El meta Whalley. / A. G.
El meta Whalley. / A. G.

Whalley, que disputó en Soria su primer partido de Liga con el Sporting, espera que el equipo «levante la cabeza» pese a la derrota en Los Pajaritos

V. M. R. GIJÓN.

A primera hora de la tarde de ayer, con el regusto amargo del partido en Los Pajaritos ensombreciendo la jornada de descanso, Óscar Whalley escribió un mensaje en sus redes sociales: «Es un día duro, pero hay que levantarse. Puxa Sporting». El meta aragonés disfrutó en Soria de su primer partido de Liga como jugador rojiblanco, aunque la imagen despachada por el equipo ante el Numancia pesó más que su estreno en el análisis que hizo en la zona mixta del estadio soriano, tras 404 días a la sombra de Cúellar y de Mariño.

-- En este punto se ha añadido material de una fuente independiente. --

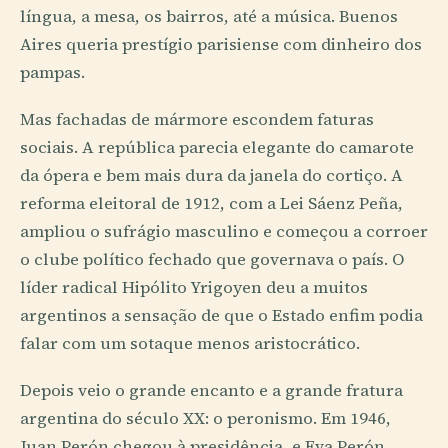
língua, a mesa, os bairros, até a música. Buenos
Aires queria prestígio parisiense com dinheiro dos
pampas.
Mas fachadas de mármore escondem faturas
sociais. A república parecia elegante do camarote
da ópera e bem mais dura da janela do cortiço. A
reforma eleitoral de 1912, com a Lei Sáenz Peña,
ampliou o sufrágio masculino e começou a corroer
o clube político fechado que governava o país. O
líder radical Hipólito Yrigoyen deu a muitos
argentinos a sensação de que o Estado enfim podia
falar com um sotaque menos aristocrático.
Depois veio o grande encanto e a grande fratura
argentina do século XX: o peronismo. Em 1946,
Juan Perón chegou à presidência, e Eva Perón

«Las sensaciones son malas, raras», lamentó Whalley, que no encontraba una explicación al bajo rendimiento ofrecido ante el Numancia. El meta reconocía que el equipo necesita «levantar la cabeza, porque esto sigue», y se marcó como objetivo «ganar el martes en Copa y después al Lorca». «Mejor que nos pase ahora que al final de temporada», concluyó.

La actuación de Whalley fue muy comentada por los sportinguistas desplazados a Soria. Los tres disparos que recibió el meta aragonés sobre su portería acabaron en gol, aunque bien es cierto que poco pudo hacer en dos de ellos. «En el primero toco el balón, da rabia que no haya ido fuera o haberla parado. El tercero es un gran gol y en el segundo hay un mal despeje en el córner y un centro que sale a gol», explicaba el portero sobre las acciones que decantaron el partido.

Paco Herrera eximió a Whalley de cualquier responsabilidad en los goles encajados por el Sporting, aunque dejó entreabierta la posibilidad de que el joven Dani Martín ocupe la meta rojiblanca en el próximo compromiso liguero si Diego Mariño no se recupera. De cara al duelo copero frente al Numancia parece casi segura la titularidad del canterano, en el que será su debut en partido oficial con el primer equipo. Whalley, por tanto, deberá mantenerse a la espera de las evoluciones tanto de Mariño como de Dani Martín.

Meter una marcha más

La lectura de la situación del partido realizada por Whalley tiene puntos en común con la de Carlos Carmona, quien afirmó que la derrota en Soria «puede venir bien para, en el próximo partido, salir desde el minuto uno pensando que no somos mejores que nadie y que no somos favoritos en ningún campo». La primera piedra de toque llega mañana, de nuevo ante el Numancia.